Expondré en los siguientes párrafos un apretado resumen de lo escrito allí6.
El
anuncio y la paulatina difusión del evangelio en el mundo antiguo implicó una
auténtica revolución, no solo espiritual, sino también en el ámbito más
restringido de la filosofía política. En primer lugar, el dualismo cristiano
—es decir, la afirmación de dos órdenes distintos, pero no opuestos, el temporal
y el espiritual— liberaba al hombre de la opresión que llevaba consigo la
identificación del poder político con la divinidad. Dar al César lo que es del
César y a Dios lo que es de Dios significaba la existencia de un orden temporal
con derechos propios, así como la necesidad de respetar los derechos del ámbito
espiritual: lo debido a Dios.
En
segundo lugar, la doctrina cristiana implicaba la superación de la
identificación clásica entre fin último humano y el bien de la polis. El
cristianismo funda la independencia y dignidad de la persona en una esfera de
valores que está por encima de la política: son los valores espirituales de la
filiación divina sobrenatural y de la semejanza divina natural. Se resuelve así
de manera definitiva el nexo mediante el cual el individuo estaba orgánicamente
conectado a la comunidad política, que ya no es la única dimensión que
corresponde a la naturaleza humana para llegar a la felicidad. Desde la nueva
perspectiva que inaugura la revelación, la sociedad política debe ayudar a
alcanzar una felicidad temporal, pero el cristiano sabe que por encima de esta
felicidad está la esperanza de una Patria eterna definitiva. La comunidad
política no es negada, pero sí relativizada. Al mismo tiempo, respetar la
dimensión trascendente de la persona llevaba consigo la necesidad de un poder
político no absoluto, que tenía como límite principal —y como objetivo que
proteger y fomentar— la dignidad de toda persona humana, ser uno, único e
irrepetible.
A
lo largo de los siglos, estas distinciones teóricas no siempre se reflejaron en
la praxis de las sociedades cristianas. Frente al dualismo cristiano, basado en
la distinción de los dos órdenes, sin confundirlos pero tampoco enfrentándolos,
se levantan dos posiciones extremas, que irán tomando diversos ropajes en las
cambiantes circunstancias históricas: el clericalismo y el laicismo. El primero
parte del supuesto que con la elevación de lo humano al orden sobrenatural, y
en particular en el periodo histórico que se abre después de la Encarnación del
Hijo de Dios, el orden natural ha perdido todas sus prerrogativas.
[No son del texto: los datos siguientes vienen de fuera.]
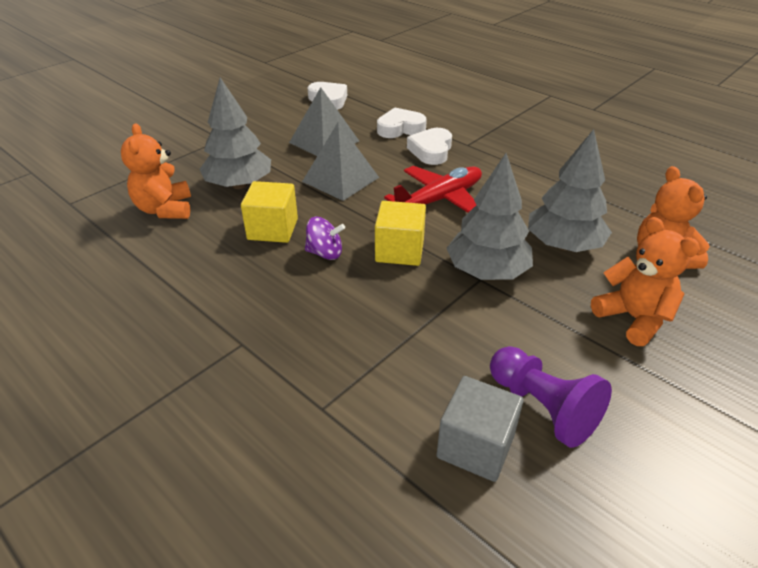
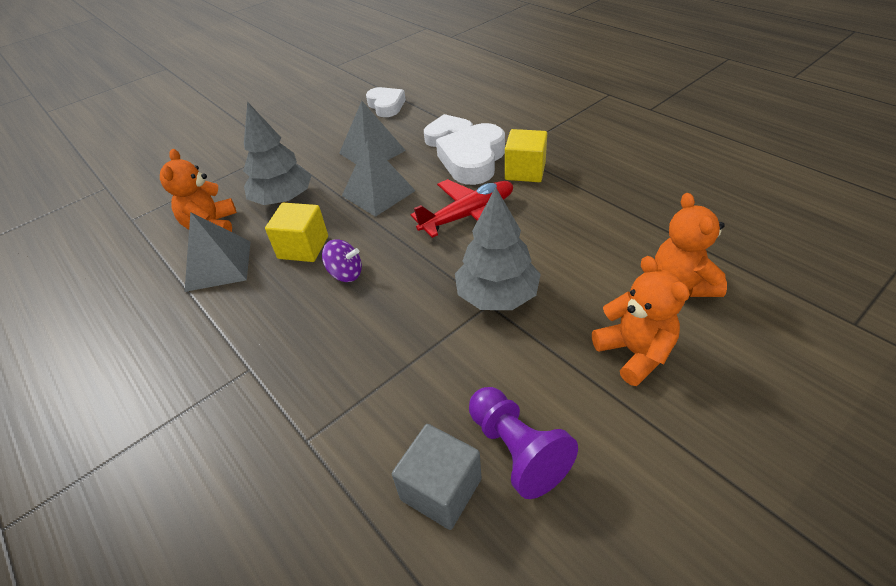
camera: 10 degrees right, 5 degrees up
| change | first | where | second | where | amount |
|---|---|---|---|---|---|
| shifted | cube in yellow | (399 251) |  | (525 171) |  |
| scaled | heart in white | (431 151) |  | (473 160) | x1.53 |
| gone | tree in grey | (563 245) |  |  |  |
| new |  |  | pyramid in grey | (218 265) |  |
En
consecuencia, el poder espiritual, institucionalizado en la jerarquía
eclesiástica, posee no solo el derecho, sino también el deber de guiar a la
entera sociedad en todas sus dimensiones. Desde esta óptica, el poder temporal
deriva del poder espiritual, al que le está subordinado. Se trata de una
posición extrema, que en sus concreciones históricas ha sido muchas veces
matizada, y representa una degeneración de la auténtica doctrina cristiana.
El
laicismo, por su parte, establece no ya una distinción entre los órdenes
temporal y espiritual, sino una radical separación. En parte como reacción a
actitudes clericales, pretende considerar al ámbito espiritual como exclusivamente
privado, un hecho de conciencia que no debe tener repercusiones públicas en el
orden social. El orden temporal gozaría de una completa autonomía, y no tendría
necesidad de ninguna referencia a un supuesto orden trascendente para organizar
la vida de los hombres en sociedad. También en este caso las aplicaciones
históricas del laicismo admiten diversos grados de intensidad.